> _Requirement_:
Please update the lines below so that each "class" reads "Class" and everything else stays the same. Leave out the pictures.

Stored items
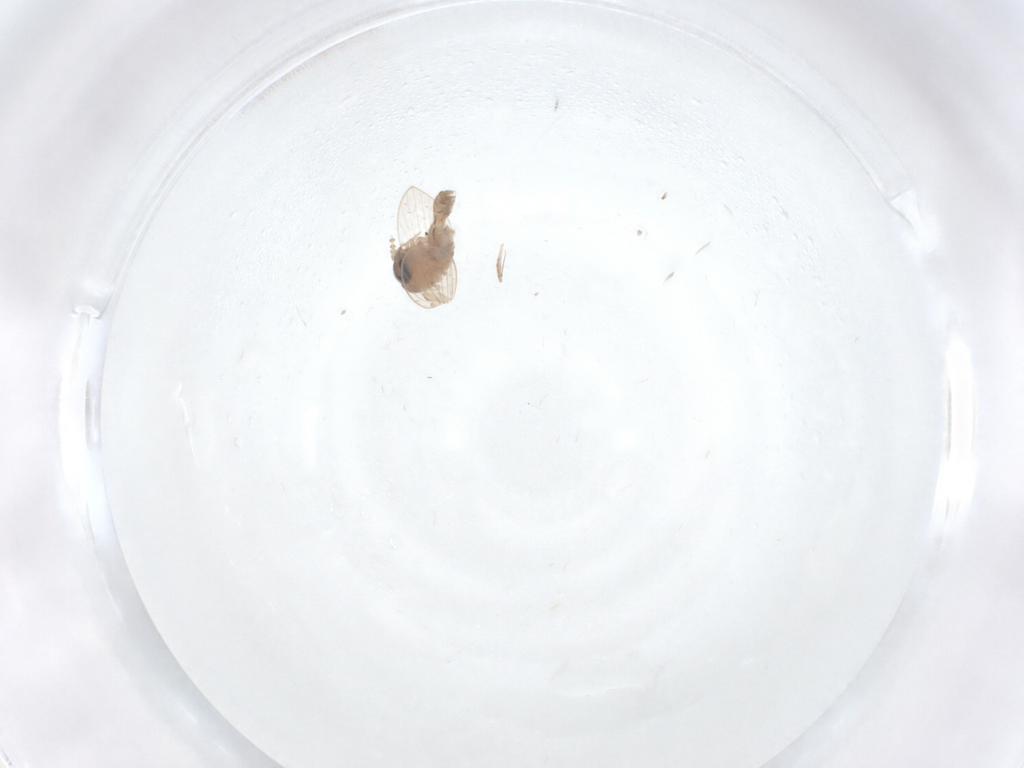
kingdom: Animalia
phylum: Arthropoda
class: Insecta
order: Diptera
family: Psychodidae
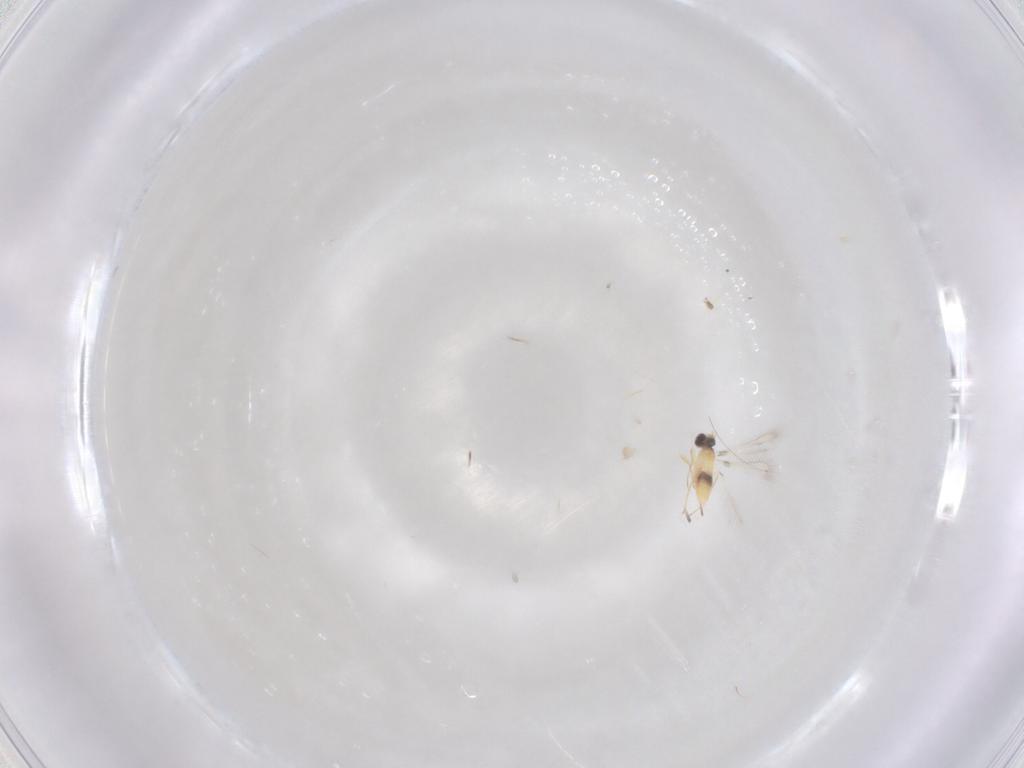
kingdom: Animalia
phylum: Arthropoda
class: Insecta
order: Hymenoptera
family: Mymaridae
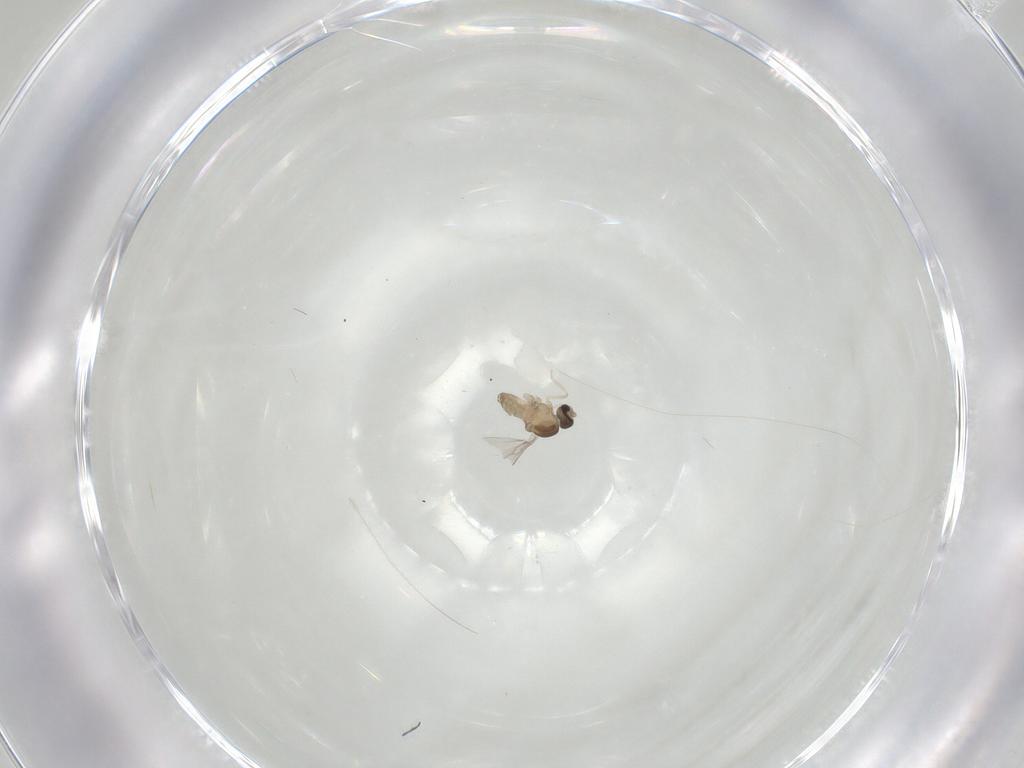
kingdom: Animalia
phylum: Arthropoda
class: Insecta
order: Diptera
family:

> _Task output_:
kingdom: Animalia
phylum: Arthropoda
Class: Insecta
order: Diptera
family: Psychodidae
kingdom: Animalia
phylum: Arthropoda
Class: Insecta
order: Hymenoptera
family: Mymaridae
kingdom: Animalia
phylum: Arthropoda
Class: Insecta
order: Diptera
family:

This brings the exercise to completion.